The sisters and their father are part of the nobility of Vildecaz and find themselves embroiled in political machinations as their society's requirement for hospitality means that they have to host several groups of people, some of whom may be plotting against them. Nimuar, the sisters' father, had his magical powers severely depleted many years ago by a perfidious magician, Yulko Bihn, who is now visiting their castle with a mysterious woman in tow, no doubt bent on more mischief and apparently also interested in the location of Agnith's Treasure, about which Nimuar is researching in various old books, becoming almost a hermit.
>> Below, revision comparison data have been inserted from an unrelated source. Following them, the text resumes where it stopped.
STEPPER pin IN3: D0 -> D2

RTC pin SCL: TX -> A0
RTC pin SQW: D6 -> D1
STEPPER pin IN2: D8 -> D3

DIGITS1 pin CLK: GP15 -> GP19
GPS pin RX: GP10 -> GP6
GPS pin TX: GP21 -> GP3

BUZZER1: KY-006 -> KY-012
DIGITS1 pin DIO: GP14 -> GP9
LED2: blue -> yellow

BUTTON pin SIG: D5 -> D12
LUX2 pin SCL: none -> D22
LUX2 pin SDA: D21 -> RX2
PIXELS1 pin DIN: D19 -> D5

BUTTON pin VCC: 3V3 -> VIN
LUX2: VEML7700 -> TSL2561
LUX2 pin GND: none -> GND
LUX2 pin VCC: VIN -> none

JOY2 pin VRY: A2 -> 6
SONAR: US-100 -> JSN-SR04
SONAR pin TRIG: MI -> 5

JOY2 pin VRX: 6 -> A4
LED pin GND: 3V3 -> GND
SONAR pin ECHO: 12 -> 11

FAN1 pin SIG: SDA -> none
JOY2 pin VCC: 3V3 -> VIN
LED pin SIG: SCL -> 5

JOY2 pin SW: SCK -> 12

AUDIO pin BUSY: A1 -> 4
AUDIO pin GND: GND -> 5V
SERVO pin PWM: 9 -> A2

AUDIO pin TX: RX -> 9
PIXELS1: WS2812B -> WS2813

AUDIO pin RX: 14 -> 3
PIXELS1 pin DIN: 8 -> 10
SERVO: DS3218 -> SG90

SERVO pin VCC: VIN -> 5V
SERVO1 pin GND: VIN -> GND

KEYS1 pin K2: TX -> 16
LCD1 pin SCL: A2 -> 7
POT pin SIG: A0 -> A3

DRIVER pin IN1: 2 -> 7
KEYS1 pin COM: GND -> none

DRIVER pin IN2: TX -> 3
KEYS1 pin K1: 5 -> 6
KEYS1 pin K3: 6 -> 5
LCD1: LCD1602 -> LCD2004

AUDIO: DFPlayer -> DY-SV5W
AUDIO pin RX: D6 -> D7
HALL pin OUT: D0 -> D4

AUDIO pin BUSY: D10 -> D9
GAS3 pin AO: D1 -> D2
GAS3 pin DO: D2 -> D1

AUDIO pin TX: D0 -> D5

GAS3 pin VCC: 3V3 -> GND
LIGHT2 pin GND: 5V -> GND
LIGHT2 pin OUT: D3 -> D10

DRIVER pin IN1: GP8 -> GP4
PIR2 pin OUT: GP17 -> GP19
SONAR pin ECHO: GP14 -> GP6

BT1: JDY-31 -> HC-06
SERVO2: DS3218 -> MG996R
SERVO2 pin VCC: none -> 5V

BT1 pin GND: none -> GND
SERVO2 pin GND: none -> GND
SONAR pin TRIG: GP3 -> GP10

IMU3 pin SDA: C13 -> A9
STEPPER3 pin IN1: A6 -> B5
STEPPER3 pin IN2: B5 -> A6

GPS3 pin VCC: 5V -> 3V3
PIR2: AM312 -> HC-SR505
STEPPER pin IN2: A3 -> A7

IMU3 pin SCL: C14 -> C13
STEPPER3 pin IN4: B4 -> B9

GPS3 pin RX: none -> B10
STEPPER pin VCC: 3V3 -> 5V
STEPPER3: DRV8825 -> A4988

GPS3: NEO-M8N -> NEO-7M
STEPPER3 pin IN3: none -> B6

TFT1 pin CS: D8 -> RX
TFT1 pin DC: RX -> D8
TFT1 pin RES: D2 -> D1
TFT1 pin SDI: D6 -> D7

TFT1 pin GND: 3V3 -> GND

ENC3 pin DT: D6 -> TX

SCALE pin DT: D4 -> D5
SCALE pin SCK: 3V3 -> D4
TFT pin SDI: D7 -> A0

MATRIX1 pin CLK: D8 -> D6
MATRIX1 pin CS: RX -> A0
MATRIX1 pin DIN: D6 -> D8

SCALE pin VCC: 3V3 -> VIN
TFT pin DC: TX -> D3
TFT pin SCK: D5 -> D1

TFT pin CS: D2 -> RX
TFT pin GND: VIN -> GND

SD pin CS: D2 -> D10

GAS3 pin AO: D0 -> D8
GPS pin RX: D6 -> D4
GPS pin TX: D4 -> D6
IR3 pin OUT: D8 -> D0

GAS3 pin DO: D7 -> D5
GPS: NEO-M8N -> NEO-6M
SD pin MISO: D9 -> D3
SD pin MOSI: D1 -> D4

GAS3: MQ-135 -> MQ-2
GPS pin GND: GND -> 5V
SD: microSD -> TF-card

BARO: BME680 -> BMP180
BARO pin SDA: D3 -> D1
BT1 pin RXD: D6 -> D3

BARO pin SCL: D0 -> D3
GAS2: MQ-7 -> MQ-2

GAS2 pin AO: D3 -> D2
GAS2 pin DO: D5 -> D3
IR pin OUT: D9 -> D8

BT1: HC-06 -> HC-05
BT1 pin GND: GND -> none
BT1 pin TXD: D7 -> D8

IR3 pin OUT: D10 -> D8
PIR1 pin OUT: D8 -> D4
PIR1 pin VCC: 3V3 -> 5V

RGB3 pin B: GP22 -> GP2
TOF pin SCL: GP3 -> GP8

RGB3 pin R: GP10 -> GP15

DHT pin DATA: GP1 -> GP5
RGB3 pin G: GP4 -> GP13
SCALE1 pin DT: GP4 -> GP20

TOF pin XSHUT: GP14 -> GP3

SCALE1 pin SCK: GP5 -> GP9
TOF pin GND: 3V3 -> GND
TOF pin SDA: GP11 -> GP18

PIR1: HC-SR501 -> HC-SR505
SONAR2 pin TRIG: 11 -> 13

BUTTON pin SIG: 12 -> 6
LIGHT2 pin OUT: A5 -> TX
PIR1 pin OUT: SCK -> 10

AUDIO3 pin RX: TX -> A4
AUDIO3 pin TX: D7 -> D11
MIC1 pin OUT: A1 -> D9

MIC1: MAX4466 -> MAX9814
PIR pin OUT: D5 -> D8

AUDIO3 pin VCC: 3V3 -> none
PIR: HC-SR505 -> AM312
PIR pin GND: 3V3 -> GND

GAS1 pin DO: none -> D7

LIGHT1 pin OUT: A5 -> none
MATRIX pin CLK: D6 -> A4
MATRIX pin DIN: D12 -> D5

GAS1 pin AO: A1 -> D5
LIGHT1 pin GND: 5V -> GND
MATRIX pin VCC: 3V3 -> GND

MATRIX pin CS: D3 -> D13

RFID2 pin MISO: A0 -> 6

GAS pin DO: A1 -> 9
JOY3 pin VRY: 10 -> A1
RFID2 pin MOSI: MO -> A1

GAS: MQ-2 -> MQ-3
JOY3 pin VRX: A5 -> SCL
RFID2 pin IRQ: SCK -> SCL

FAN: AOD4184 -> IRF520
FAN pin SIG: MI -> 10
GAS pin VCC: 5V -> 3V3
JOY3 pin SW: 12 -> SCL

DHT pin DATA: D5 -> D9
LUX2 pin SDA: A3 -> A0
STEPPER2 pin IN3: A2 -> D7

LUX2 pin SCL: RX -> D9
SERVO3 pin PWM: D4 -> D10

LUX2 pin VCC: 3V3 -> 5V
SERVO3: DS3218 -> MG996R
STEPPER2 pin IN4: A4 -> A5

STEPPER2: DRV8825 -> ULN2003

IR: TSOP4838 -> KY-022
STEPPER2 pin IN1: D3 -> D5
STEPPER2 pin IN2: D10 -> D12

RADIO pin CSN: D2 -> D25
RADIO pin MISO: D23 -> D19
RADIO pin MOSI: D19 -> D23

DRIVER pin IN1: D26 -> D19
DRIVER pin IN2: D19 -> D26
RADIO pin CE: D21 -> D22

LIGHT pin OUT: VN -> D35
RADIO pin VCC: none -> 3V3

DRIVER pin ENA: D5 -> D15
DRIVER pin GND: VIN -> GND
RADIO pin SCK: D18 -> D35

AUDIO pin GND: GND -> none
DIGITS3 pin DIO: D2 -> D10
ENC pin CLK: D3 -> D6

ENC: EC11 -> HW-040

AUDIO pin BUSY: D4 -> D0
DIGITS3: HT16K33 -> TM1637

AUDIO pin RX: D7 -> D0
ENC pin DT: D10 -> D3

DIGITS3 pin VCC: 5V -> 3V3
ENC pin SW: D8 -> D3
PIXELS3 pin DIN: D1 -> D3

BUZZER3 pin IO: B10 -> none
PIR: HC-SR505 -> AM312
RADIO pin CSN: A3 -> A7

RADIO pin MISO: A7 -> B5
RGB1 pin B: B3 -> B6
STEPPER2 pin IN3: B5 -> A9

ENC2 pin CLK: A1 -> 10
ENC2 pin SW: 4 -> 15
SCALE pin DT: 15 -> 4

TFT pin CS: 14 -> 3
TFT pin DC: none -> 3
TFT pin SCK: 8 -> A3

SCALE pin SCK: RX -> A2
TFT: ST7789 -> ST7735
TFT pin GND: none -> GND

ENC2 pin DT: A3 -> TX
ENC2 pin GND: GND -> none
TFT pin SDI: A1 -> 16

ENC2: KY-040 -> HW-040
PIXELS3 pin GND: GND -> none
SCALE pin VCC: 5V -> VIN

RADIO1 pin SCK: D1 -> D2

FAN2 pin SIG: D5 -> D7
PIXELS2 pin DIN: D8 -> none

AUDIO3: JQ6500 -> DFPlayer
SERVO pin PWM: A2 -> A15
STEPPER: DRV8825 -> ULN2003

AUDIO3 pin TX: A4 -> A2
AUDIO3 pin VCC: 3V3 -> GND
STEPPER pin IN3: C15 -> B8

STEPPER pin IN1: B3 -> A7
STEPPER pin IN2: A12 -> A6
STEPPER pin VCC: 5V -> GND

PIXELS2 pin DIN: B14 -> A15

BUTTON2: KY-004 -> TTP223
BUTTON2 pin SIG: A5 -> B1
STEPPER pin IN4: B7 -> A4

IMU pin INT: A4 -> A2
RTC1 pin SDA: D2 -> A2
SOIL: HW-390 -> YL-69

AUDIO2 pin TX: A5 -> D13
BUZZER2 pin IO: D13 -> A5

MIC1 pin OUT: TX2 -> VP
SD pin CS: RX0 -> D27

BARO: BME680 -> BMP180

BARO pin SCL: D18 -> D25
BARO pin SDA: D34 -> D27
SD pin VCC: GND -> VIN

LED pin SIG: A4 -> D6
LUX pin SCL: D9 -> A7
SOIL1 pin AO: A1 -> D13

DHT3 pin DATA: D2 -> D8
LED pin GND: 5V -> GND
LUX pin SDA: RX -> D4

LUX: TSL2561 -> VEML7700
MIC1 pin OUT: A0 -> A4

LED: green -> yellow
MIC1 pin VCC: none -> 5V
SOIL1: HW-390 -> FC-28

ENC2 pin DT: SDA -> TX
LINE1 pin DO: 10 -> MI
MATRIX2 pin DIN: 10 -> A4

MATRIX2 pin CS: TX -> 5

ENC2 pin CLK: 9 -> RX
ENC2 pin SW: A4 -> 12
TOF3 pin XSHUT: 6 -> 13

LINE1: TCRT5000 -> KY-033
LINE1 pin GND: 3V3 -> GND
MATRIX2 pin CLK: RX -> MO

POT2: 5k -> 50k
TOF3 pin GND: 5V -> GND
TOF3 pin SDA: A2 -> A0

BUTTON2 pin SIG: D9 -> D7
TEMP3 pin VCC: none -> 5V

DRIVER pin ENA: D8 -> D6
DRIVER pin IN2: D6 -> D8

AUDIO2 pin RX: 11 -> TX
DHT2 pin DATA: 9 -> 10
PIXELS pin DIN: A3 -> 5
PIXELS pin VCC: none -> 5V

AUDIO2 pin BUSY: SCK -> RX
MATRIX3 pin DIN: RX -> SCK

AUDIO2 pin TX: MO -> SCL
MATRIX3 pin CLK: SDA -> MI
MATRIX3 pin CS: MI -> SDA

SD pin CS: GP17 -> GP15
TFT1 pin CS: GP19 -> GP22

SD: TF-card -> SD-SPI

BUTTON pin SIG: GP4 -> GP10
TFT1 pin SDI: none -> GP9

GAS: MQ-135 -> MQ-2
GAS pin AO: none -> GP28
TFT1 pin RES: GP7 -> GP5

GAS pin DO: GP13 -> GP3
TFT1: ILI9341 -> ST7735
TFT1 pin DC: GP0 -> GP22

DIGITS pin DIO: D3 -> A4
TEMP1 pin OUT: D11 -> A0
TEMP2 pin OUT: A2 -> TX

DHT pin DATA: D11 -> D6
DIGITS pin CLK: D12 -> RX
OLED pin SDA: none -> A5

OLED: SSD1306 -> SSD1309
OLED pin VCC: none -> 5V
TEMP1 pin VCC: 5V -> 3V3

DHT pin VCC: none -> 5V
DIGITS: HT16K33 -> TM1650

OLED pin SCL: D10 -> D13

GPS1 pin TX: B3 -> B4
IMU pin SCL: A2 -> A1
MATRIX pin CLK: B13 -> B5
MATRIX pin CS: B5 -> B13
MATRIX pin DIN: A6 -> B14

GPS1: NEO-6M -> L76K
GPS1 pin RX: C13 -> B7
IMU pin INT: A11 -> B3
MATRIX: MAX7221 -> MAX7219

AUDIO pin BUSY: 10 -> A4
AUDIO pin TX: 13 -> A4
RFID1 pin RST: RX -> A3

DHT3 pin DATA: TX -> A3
I was a little confused by some of the spelling in this book; the cover artwork has "Nimaur's" but throughout the text inside, the man's name is spelled "Nimuar". There are a lot of other strange words used for clothing and some foods, which add to the exotic feel of the book and are amusing but also sometimes distracting from the story. The world that the author has created is well-built in a quasi-mediaeval setting, and the lavish descriptions of meals and of clothing are enjoyable to read, if somewhat redundant.

However, the huge overall disappointment is the way that the book suddenly stops in the middle of the plot, with no real explanation of what's happening. No doubt the story will continue in the next book in the series, but this first book doesn't resolve in any way; the two faint love interests remain just that, and many of the questions thrown up as the story progresses are left unanswered. It seems rather unfair to force the reader to wait for the next book to be published before really getting into the story, especially as the scene is set so well in this book. However, I do like a beginning, middle and end to a novel, and this book really only contains the beginning and part of the middle, leaving me feeling a little cheated.